Right ventricular hypertrophy induced by chronic hypoxia is mainly due to a mechanical stress upon the ventricular wall secondary to pulmonary arterial hypertension. However, the hypoxic chronic activation of the sympathetic nervous system can contribute to the development of right ventricular hypertrophy either via myocardial adrenergic receptors and/or a vasoconstriction and remodeling of pulmonary arteries. To highlight the specific role of the sympathetic nervous system on hypoxia-induced right ventricular hypertrophy and particularly the efficiency of carvedilol, our study compared physiological, myocardial, and pulmonary arterial morphometric data in rats treated by alpha-(prazosin), or beta-(propranolol) or alphabeta-(carvedilol) antagonist and exposed to chronic hypobaric hypoxia (2 weeks at 380 mmHg barometric pressure). In chronic hypoxia, both systolic right ventricular pressure and Fulton's ratio (right/(left+septum) ventricular weight) were lower in rats treated by prazosin (-16.7 and -13.6%), propranolol (-28.6 and -12.7%) and carvedilol (-15.9 and -14.3%) respectively when compared to glucose (p<0.05). Surprisingly, prazosin was unable to reduce right ventricular hypertrophy induced by chronic hypoxia, whereas, left ventricular weight increased. Wall thickness index of pulmonary arteries increased in chronic hypoxia and was reduced by carvedilol. In conclusion, the hypoxia-induced activation of the adrenergic system participates in the development of right ventricular hypertrophy. Carvedilol is effective in reducing hypoxia-induced right ventricular hypertrophy, pulmonary arterial hypertension, and muscularization of pulmonary arteries.

Myocardial adrenergic and cholinergic receptor function in hypoxia: correlation with O(2) transport in exercise.

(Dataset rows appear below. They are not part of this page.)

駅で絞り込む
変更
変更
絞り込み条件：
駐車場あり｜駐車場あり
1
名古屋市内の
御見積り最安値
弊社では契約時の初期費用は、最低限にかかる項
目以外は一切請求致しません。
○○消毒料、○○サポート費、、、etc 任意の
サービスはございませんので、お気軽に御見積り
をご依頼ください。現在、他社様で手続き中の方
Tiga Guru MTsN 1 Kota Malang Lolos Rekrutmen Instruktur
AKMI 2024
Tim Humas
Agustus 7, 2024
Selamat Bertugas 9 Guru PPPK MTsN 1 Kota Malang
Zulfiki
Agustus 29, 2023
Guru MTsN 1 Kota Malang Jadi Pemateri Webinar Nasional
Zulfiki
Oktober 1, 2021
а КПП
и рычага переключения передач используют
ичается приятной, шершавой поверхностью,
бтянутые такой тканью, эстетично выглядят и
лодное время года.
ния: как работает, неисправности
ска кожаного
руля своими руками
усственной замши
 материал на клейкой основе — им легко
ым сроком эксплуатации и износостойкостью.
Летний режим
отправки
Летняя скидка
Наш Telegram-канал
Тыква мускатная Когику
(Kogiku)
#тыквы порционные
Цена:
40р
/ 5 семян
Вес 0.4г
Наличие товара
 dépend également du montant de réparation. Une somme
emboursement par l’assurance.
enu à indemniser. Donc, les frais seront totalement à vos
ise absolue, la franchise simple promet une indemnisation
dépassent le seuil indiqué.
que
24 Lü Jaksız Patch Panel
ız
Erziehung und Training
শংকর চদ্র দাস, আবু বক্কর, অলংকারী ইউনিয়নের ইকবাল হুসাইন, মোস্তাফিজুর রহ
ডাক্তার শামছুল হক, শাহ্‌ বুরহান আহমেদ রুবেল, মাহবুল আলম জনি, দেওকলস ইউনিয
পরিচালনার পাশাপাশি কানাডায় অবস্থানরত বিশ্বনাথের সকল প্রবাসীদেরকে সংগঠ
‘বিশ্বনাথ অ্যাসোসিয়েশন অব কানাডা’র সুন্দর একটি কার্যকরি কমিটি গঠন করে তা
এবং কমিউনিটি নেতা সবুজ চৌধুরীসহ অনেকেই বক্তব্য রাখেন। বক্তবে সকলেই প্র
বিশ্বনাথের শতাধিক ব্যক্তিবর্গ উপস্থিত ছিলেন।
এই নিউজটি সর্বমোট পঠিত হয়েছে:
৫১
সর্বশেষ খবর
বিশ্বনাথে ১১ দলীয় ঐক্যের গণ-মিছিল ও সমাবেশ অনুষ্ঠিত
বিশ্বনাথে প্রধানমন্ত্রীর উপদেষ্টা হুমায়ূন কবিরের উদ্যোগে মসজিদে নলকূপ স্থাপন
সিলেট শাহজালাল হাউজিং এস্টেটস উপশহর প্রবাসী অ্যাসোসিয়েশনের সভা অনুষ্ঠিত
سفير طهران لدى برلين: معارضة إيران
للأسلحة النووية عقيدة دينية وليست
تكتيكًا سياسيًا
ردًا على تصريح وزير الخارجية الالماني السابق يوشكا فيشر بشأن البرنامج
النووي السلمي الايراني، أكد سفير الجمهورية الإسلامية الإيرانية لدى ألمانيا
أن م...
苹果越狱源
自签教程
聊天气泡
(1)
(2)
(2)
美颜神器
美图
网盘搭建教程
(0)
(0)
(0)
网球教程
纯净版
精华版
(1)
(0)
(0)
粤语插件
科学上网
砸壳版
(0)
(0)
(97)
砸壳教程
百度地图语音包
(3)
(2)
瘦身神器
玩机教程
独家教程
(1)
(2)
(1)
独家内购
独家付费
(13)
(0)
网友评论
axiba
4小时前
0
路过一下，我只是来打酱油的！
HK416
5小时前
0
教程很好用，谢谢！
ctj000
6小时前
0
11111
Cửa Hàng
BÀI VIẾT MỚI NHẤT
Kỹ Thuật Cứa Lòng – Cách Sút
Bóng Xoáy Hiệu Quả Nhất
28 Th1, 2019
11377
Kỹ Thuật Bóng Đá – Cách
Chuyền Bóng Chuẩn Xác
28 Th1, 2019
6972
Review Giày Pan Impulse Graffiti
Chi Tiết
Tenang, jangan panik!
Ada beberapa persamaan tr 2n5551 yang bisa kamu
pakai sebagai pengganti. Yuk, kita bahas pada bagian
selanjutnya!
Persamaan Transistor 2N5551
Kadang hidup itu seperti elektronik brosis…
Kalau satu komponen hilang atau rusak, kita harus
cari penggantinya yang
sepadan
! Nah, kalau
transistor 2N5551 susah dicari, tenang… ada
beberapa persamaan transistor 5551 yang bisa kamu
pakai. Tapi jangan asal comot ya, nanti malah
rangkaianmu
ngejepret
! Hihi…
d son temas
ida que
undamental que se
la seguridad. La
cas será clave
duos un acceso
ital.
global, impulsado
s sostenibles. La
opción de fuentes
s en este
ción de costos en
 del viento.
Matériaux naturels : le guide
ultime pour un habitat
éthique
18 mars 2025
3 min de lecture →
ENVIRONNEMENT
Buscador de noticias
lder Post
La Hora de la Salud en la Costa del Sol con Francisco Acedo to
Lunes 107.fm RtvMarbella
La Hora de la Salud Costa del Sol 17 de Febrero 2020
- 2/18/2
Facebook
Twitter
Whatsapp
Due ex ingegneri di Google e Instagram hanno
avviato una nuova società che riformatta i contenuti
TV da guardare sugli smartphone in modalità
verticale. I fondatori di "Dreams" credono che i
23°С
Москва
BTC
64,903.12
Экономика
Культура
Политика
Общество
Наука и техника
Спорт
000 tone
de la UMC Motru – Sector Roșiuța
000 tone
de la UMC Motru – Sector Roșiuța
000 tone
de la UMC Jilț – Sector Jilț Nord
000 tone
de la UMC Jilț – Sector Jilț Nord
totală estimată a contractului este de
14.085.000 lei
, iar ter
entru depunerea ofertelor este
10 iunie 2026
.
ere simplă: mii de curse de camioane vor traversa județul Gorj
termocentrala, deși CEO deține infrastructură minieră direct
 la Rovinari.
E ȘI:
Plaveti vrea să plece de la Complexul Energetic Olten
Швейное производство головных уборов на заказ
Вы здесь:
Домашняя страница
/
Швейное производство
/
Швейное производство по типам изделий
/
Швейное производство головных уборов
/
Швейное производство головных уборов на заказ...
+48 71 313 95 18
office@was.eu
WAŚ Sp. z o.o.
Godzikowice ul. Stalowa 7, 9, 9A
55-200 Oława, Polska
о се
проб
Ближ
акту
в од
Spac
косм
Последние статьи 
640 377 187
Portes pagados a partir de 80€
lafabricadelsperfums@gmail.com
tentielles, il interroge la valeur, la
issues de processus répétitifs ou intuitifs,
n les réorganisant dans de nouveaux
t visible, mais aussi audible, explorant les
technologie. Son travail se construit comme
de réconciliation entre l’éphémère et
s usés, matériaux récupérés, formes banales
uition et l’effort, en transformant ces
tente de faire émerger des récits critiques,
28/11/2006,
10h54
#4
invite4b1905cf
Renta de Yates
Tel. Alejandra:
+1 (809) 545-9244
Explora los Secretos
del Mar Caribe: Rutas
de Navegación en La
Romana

The time course of changes in rat myocardial alpha(1)- and beta-adrenoceptors and of muscarinic cholinergic (M-Ach) receptor characteristics was studied parallel with the changes in exercise systemic O(2) transport during a 21-day period of hypoxia (barometric pressure 380 Torr) to assess the effects of receptor modification during acclimatization on maximal exercise capacity. Hypoxia resulted in polycythemia, pulmonary hypertension, right ventricular hypertrophy, and transient left ventricular weight loss. Maximal O(2) consumption at 30 min of hypoxia was reduced to 60% of the normoxic value and remained unchanged. This was partly due to a gradual decrease in maximal cardiac output and heart rate (HR(max)), which offset the increase in blood O(2) content. HR(max) correlated positively (r = 0.994) with beta-adrenoceptor density and negatively (r = -0.964) with M-Ach-receptor density, suggesting that HR(max) reduction results from intrinsic changes in myocardial receptor characteristics leading to reduced responses to adrenergic stimulation and elevated responses to cholinergic stimulation. alpha-Adrenoceptor density in both ventricles increased initially to eventually fall below normoxic values. The dissociation between the different patterns of right and left ventricular weight and the similar pattern of alpha-adrenoceptor change in both ventricles do not support a role for these receptors on right ventricular myocardial hypertrophy.